What happens when it is the 1.1%?


1 comment

  • Jennie

    Let's start with the obvious: If it's professional-grade photography or has a copyright watermark, you're fine.

    If you want to absolutely safe, turn off submissions. Second to that, you could apply the same standard that the site uses for exposure content -- they have to be holding a note with the blog name in one of the pics.

    For a more moderate approach, check their blog. Do they have other pictures of themselves on their blog? And more importantly, is it the same person?

    Have you engaged in a conversation with the submitter before? If so, it's probably okay, but if it's a random submission from someone you're not a mutual follower with or never chatted with, don't accept it.

    Are there any identifying features? If so, are they obscured? If they've taken steps to anonymize the pics, that's good.

    Does your blog follow a certain theme, and if so, does the submission match the theme? For example, a submission of a naked woman in a lawn chair reading a novel makes sense to submit to the ReadingIsSexy blog, but a random hotel bj pic does not.

    If they provide any context, does that context make sense? Does that context match the interests you've shared on your blog?

    If they submitted more than image, are the images different enough to show they were taken over a long period of time? Different clothes, different settings, different hair, etc. The more variation, the more likely they are legit. (This applies more to leaks than revenge, but leaks should be treated the same as revenge.)

    You can also save the image, then run it through tineye.com's reverse image lookup and see if you get any hits.

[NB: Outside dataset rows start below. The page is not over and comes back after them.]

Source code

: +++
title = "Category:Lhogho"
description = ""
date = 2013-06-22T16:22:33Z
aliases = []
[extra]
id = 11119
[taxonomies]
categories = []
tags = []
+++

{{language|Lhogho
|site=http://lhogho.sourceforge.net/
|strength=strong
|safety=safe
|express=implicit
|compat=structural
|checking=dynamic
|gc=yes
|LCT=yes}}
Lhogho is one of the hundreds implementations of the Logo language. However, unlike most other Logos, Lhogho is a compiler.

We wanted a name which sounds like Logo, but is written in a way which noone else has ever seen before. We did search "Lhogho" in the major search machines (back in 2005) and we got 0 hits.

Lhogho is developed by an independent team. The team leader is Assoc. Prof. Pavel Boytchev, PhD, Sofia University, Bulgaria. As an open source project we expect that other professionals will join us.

This can help you find the image's source. If it's all over the internet, it's almost certainly not the submitter.

    Use good judgement, and don't accept *random* submissions.

    (Anecdote: I received a submission to my office/work-themed blog from a woman. Several rope bondage pics in different hotel rooms. She explained on one of them that this is what she does at work conferences. Her face was obscured in all of the pics. So those pics checked several different boxes: context, different settings, matched the blog theme, anonymized pics -- the only thing missing was that I hadn't chatted with the submitter. I let those through.)